I stumbled across an amusing piece in a 1925 issue of Photoplay Magazine. Rudolph Valentino was sporting a handsome goatee at the time and the fan magazines gleefully spread word of the horror his fans experienced at (gasp!) facial hair.
This is a poem by Margaret Caroline Wells is entitled What!!! Valentino??? and is accompanied by this caricature of other stars trying beards and mustaches on for size.

If you think that entitled, demanding fans are a new invention, you may find this poem amusing.
What!!! Valentino???
I opened once a paper and I tell you what was in.
It was Rudolph Valentino with a beard upon his chin.
My heart stopped off from beating and I fainted dead away,
And I never want to come to life until the judgment day
If I had seen dear Rudolph with a wart upon his nose.
I wouldn’t been a bit surprised, for that’s where a big wart grows.
But as an aid to beauty, they make of him a freak.
He’d better see a barber and be the same old sheik.
For Pete’s sake what could make him leave them grow so wild and free?
If that’s the style on deserts, or perhaps in gay Paree,
I hope he goes back; over and stays across the sea.
We want our Valentino just as he used to be.
The Lord tore up the pattern and threw away the plan,
So we know there never could be just such another man.
Why he went and got himself bewhiskered, I can’t tell,
But if he doesn’t shave ’em off, we’ll all raise — .
By the way, in 1926, Ivan Mosjoukine grew a considerably fuller beard for Michael Strogoff and his fans politely debated its merits but I can’t find any evidence of protest poems, so a few points to French movie fans, I suppose.
Valentino grew the beard for a film he was planning to star in called THE HOODED FALCON. Eventually he shaved off the beard. The film was never made.
You mentioned MICHAEL STROGOFF.
BTW, I just finished reading the Jules Verne novel. It’s terrific.
And I’d love to try this board game some time:
https://devirgames.com/product/michael-strogoff/
Also, my fantasy silent film would be MICHAEL STROGOFF as an American production with Valentino in the title role, Esther Ralston as Nadia, and, as rotten-to-the-core bad guy Ivan Ogareff, take your pick: Roy D’Arcy, Marc McDermott, Sam De Grasse, Montagu Love.
The game looks fun! I am not sharing any YouTube links that aren’t from official archive channels and trusted collectors and because I know for a fact Michael Strogoff is still under copyright. Here’s hoping we get an official release soon!

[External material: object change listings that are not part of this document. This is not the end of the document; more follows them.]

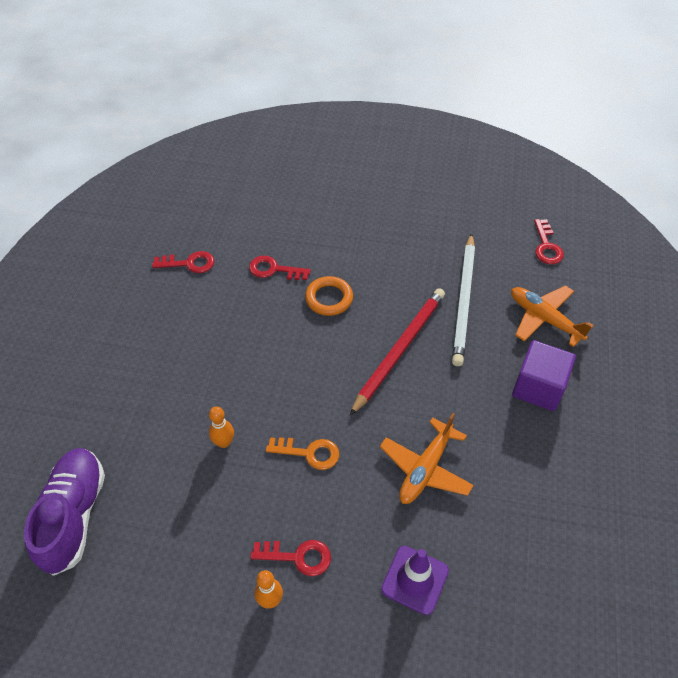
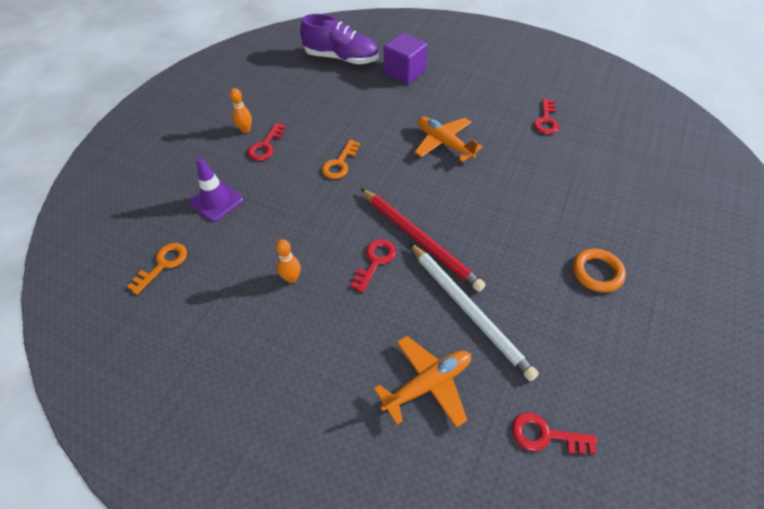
camera: 105 degrees right, 0 degrees up
(224, 442) = (366, 122): orange bowling pin -> orange bowling pin (291, 278)
(274, 269) = (533, 170): red key -> red key (375, 261)
(329, 298) = (491, 202): orange ring -> orange ring (597, 272)
(425, 468) = (296, 229): orange plane -> orange plane (444, 143)
(464, 301) = (469, 310): white pencil -> white pencil turned 150 degrees counterclockwise
(529, 598) = (163, 264): none -> orange key
(538, 387) = (342, 343): purple cube -> purple cube (404, 72)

When I was at the San Francisco Silent Film Festival (May 1-5) I asked film historian Serge Bromberg about MICHAEL STROGOFF and he mentioned that it has been restored with the tinting, toning, and hand-coloring by the Cinémathèque française. I asked him if they’re planning a DVD or blu-ray release. He replied, “I don’t know. That’s up to them.”
Maybe a petition is in order.
They is a 1914 American version of the story available for viewing on YouTube:
It’s in poor condition and has no sound.
BTW, I liked your article in the program guide for the SFSFF. Did you attend the festival?
Thanks! No, I wasn’t there this time.
Did fans start a petition demanding that he shave the beard?
There was similar fan outrage when Mary Pickford bobbed her hair for “Coquette.”